As part of its effort to resolve chronic dollar shortage, the Central Bank of Nigeria is set to sell $500 million of two- and three-month currency forwards at auction today, Monday 31 to clear a demand backlog from manufacturers.
The CBN asked lenders to submit bids for the forwards before 1300 GMT, traders said. The bank held a two-month dollar forward auction two weeks ago in which it sold less than expected, traders said.
A lack of dollars has caused many firms to halt operations and lay off workers, compounding an economic crisis rooted in falls in the price of oil, which accounts for 70 percent of Nigeria’s budget revenues.

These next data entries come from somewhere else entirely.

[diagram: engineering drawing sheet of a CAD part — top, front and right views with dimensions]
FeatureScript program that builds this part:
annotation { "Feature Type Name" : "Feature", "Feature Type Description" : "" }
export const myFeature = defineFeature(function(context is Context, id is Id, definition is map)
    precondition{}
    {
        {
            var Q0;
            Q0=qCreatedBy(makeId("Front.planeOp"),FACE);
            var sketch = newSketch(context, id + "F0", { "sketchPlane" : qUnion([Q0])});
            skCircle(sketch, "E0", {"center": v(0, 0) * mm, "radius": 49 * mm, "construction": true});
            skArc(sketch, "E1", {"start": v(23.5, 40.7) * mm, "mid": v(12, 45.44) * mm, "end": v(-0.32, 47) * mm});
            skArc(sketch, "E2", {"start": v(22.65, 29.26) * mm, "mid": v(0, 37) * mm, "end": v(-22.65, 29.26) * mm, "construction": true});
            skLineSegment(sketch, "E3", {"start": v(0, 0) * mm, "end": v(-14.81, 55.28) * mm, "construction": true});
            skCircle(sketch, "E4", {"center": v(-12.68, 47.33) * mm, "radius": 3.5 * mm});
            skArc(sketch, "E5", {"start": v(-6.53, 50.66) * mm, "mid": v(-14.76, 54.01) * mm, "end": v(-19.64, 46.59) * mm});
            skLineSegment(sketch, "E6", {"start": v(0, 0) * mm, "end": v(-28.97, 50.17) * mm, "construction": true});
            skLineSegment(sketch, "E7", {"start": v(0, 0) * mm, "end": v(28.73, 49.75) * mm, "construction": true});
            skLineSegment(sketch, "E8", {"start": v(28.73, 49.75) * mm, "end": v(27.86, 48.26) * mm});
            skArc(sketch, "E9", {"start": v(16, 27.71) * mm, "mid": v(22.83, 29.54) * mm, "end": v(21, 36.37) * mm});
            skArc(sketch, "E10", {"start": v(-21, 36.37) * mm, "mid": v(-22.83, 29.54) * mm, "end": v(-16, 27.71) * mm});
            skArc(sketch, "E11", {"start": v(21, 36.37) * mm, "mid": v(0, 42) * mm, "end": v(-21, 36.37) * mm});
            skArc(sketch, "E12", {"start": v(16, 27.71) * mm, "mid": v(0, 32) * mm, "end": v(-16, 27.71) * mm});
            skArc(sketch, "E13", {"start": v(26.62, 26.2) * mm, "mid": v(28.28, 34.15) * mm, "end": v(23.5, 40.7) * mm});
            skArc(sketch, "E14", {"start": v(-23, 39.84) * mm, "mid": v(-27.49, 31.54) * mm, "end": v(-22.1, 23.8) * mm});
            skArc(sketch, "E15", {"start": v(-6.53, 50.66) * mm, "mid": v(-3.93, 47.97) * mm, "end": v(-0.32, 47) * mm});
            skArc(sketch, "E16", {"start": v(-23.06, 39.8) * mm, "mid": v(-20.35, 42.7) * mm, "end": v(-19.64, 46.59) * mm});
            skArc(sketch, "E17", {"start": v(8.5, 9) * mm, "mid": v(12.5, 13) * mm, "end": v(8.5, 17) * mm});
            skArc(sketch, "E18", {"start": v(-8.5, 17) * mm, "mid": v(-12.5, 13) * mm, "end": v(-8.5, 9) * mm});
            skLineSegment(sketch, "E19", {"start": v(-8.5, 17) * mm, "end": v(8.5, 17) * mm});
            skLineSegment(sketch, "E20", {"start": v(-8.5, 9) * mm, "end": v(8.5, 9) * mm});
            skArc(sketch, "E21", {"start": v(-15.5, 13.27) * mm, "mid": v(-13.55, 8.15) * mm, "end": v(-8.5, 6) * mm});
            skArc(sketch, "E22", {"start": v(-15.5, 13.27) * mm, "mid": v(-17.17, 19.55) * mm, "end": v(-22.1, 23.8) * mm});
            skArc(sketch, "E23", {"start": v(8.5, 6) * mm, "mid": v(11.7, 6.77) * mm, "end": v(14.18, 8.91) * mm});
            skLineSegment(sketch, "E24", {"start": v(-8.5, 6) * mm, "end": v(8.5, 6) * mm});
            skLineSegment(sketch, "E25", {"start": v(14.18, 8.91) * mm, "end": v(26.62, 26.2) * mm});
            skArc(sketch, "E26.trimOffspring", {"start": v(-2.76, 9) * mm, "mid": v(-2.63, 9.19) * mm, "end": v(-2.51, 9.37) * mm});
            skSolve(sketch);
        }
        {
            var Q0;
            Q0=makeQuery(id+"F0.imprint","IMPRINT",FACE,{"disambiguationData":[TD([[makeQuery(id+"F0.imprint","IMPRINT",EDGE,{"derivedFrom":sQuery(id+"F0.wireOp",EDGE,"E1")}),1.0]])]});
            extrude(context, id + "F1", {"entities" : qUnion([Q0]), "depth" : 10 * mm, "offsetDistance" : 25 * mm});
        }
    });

The economic crisis has kept the naira under pressure against the dollar, and the CBN has struggled to support the local currency with diminishing foreign exchange reserves.
Meanwhile, Nigeria’s foreign currency reserves fell 20.5 percent year-on-year to $23.95 billion by Oct. 27, down 2.7 percent month-on-month, central bank data showed on Monday.
The central bank has been selling dollars to support the weakening naira, hit by low oil prices that have triggered the first recession for 25 years.
According to traders there has been no activity on the bank interbank market, where the naira is quoted at N305 to a dollar, two hours after it opened on Monday. On the black market, the naira was quoted at 470.